A Blood Orange Whiskey Sour is an easy twist on a classic that creates a beautiful color and a delicious cocktail. Fresh blood orange juice makes the prettiest pink cocktail and the egg white foam creates the perfect contrast.
Why I Love This Recipe
This Blood Orange Whiskey Sour cocktail recipe is just a simple change to the classic like my Blood Orange Pisco Sour and my Blood Orange Gin Cocktail. I love this recipe because it is the perfect balance of sweet and sour but still allows the whiskey to shine.
I also love this recipe because of the egg white, which is optional, that creates a creamy texture taking this craft cocktail to the next level. This is also the perfect cocktail to help you learn new bartending skills at home.
More Cocktail Recipes to Check Out
How to Make a Blood Orange Whiskey Sour
- Prepare a lowball glass with a cube of ice or ice cubes. Add all of the ingredients to a cocktail shaker WITHOUT ice and dry shake for 30 seconds.
- Add ice to the shaker and then shake again for another 30 seconds or so until everything is nice and cold. Strain through the fine-mesh strainer into the prepared glass. Garnish if desired and enjoy!
When and How to Dry Shake a Cocktail
The reason you dry shake a cocktail is to foam up the egg white and to get all of the ingredients meshed together. A dry shake is just shaking your cocktail ingredients in a cocktail shaker WITHOUT ice for at least 30 seconds, longer if you can.
Your arms will be screaming but your cocktail will thank you. After you dry shake, add ice to the cocktail shaker, and wet shake for another 30 seconds or more.
Do You Have To Add an Egg White?
You definitely don't have to add an egg white to this cocktail. Although some whiskey sour recipes do not have egg white, a traditional whiskey sour does. I personally like the foam it creates and it makes this cocktail so pretty.
Not everyone is comfortable adding egg white to their drink, and that’s OK! See my notes in the recipe card on the USDA comments on egg whites in the recipe.
How to Make Simple Syrup
To make simple syrup, just add one cup of sugar and one cup of water to a small saucepan. Bring to a boil so that all of the sugar dissolves. Remove from the heat and allow the mixture to cool before using. Store in a sealable container in the fridge and it should last for several weeks.
How to Garnish a Blood Orange Whiskey Sour
The dehydrated oranges in my photos are easy to make in the dehydrator or oven. My post will walk you through the entire process. You can also use a blood orange or lemon wedge on the side of the glass.

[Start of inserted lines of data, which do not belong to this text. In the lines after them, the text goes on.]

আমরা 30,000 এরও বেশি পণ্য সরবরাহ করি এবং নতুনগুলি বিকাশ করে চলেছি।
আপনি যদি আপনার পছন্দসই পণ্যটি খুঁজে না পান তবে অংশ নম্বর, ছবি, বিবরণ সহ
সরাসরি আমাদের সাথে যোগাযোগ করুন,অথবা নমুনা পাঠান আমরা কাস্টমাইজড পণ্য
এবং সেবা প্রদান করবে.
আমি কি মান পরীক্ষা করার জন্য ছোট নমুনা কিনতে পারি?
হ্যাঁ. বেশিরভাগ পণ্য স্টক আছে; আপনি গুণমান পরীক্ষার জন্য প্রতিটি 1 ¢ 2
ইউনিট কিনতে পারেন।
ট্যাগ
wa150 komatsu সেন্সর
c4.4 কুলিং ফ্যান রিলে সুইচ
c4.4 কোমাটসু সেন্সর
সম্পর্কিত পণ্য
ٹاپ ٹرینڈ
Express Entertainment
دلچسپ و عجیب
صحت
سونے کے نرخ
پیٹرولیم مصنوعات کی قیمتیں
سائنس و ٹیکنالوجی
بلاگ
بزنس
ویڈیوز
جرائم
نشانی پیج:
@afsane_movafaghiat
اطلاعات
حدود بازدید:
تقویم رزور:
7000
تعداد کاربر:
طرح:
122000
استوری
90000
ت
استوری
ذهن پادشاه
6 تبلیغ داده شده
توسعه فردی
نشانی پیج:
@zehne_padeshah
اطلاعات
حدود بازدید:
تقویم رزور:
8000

A lemon peel twist would also be very elegant.
Home Bartender Tools
Making delicious cocktails at home is one of my favorite things to do. But, if you don't have the right tools, you may not get the results you are expecting. Check out my post on Home Bar Tools for the best essential tools for home bartenders.
If you get a chance to make these Blood Orange Whiskey Sour, tag me on Instagram or Facebook and show me, or leave a review below! You can also follow me on Pinterest and sign up for my e-mail list to receive more fun and delicious recipes right in your inbox.
Blood Orange Whiskey Sour
- 2 ounces bourbon/whiskey
- 1 ounce freshly squeezed blood orange juice
- ¾ ounce freshly squeezed lemon juice
- ¾ ounce simple syrup
- 1 egg white*
- Prepare a lowball glass with a cube of ice or ice cubes. Add all of the ingredients to a cocktail shaker WITHOUT ice and dry shake for 8-10 seconds.
- Add ice to the shaker and then shake again for another 8-10 seconds or so until everything is nice and cold. Strain through the fine-mesh strainer into the prepared glass. Garnish if desired and enjoy!
- *The US Department of Agriculture (USDA) considers it safe to use raw eggs if they are pasteurized. Bottom Line: Raw eggs may contain a type of pathogenic bacteria called Salmonella, which can cause food poisoning. However, the risk of an egg being contaminated is quite low. Please proceed at your own risk and decide if you are ok with this. I have never had an issue.
Any nutrition calculations are only estimates using online calculators. Please verify using your own data.